TikTok's ByteDance to develop advance AI chips with Samsung
China's ByteDance was recently in talks with Samsung Electronics to manufacture AI chips as it seeks to secure supply of advanced processors
TikTok's parent company, ByteDance, is collaborating with one of the leading tech giants, Samsung Electronics, to develop artificial intelligence (AI) chips.
As per sources, tech observers informed that China's ByteDance was recently in talks with Samsung Electronics to manufacture AI chips as it seeks to secure supply of advanced processors.
As reported, ByteDance aims to receive sample chips by the end of March 2026, and the company plans to produce at least 100,000 units of the chip, designed for AI inference tasks, this year.
According to sources, ByteDance is looking to progressively ramp production up to 350,000 units.
Negotiations with Samsung include access to memory chip supplies that are in exceptionally short supply amid the global AI infrastructure build-out, making the deal particularly attractive.
Moreover, the information about ByteDance's in-house chip project is yet to be verified from both companies.
However, this collaborative work would mark a milestone for ByteDance, which has long sought to develop chips to support its AI workloads.
Why it matters?
The company's chip efforts date back to at least 2022, when it began hiring chip-related staff in earnest.

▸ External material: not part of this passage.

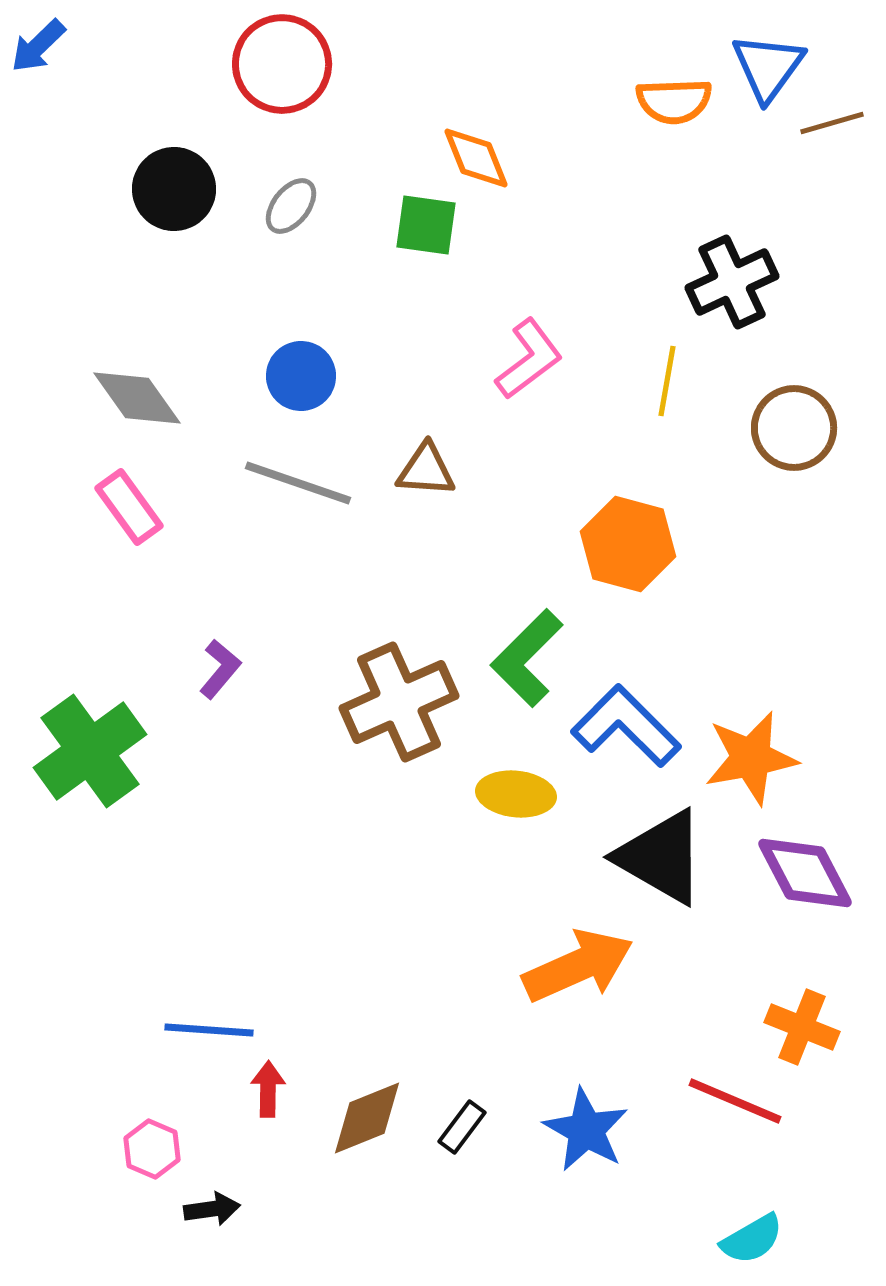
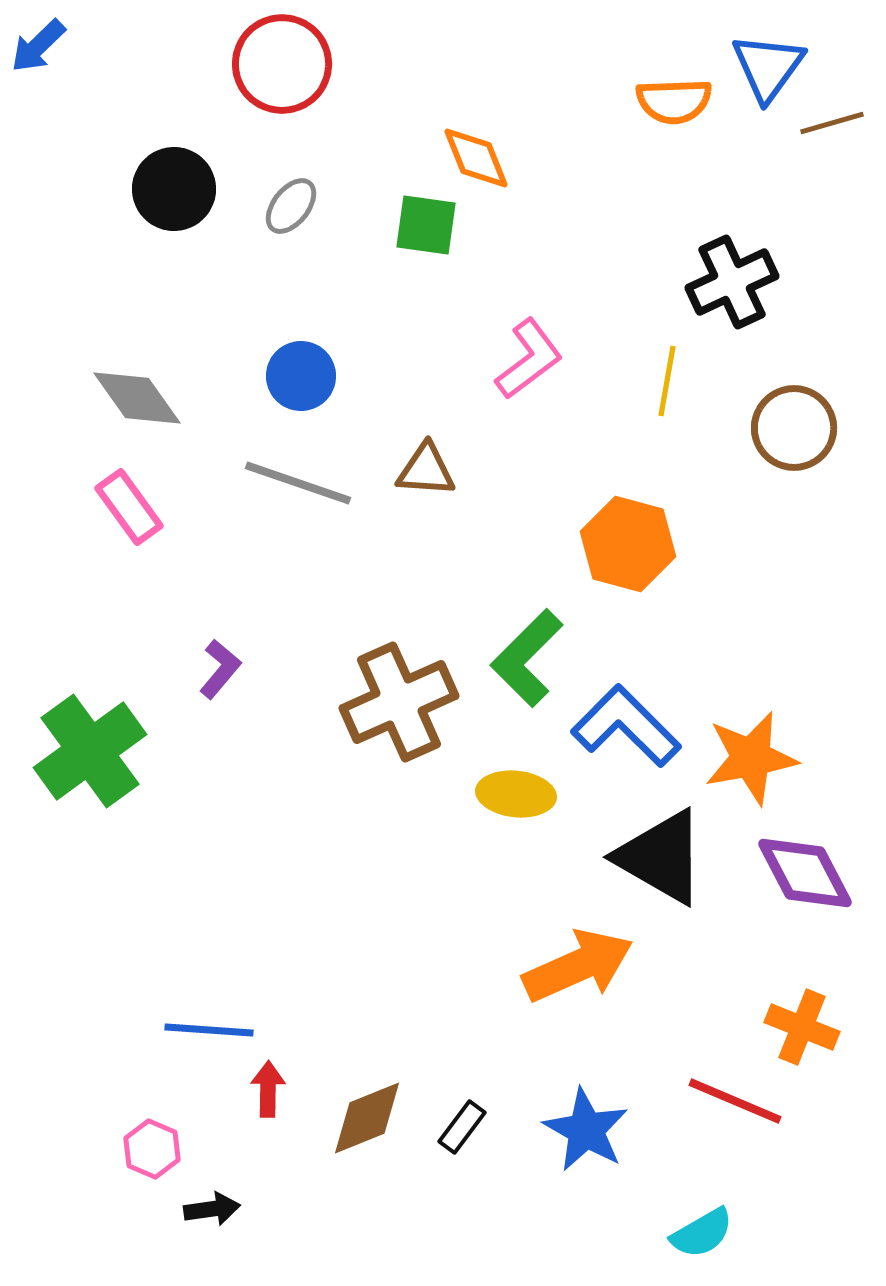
cyan semicircle: moved 50 px left, 6 px up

Reuters previously reported in June 2024 that ByteDance was working with U.S. chip designer Broadcom on an advanced AI processor, with manufacturing planned to be outsourced to Taiwan's TSMC.
Global tech giants, including Alphabet's Google, Amazon, and Microsoft, have developed their own AI chips to reduce reliance on Nvidia, the dominant supplier of advanced chips essential for AI development.
For Chinese tech companies, U.S. export controls on advanced chip sales to China have also added urgency to develop their own AI chips.
While ByteDance has yet to launch its own chip, its rivals Alibaba and Baidu are already ahead in AI chip development.
Alibaba last month unveiled its Zhenwu chip for large-scale AI workloads. Baidu sells chips to external clients and plans to list its chip unit Kunlunxin soon.
The chip project, codenamed SeedChip, is part of ByteDance's broader push to channel resources into AI development, from chips to large language models, betting the technology will transform its business portfolio spanning short video, e-commerce, and enterprise cloud services.
The company founded Seed in 2023 to develop AI models and promote their applications.
ByteDance plans to spend over 160 billion yuan ($22 billion) on AI-related procurement this year, with more than half allocated to purchasing Nvidia chips, including H200 models, and advancing its in-house chip, one of the sources said.
ByteDance executive Zhao Qi told employees at a January all-hands meeting that the company's AI investment would benefit all divisions, according to a fourth source briefed on the meeting.
Zhao, who oversees ByteDance's Doubao chatbot and its overseas version, Dola, acknowledged the company's AI models lagged behind global leaders like OpenAI but pledged continued support for AI development this year, the person said.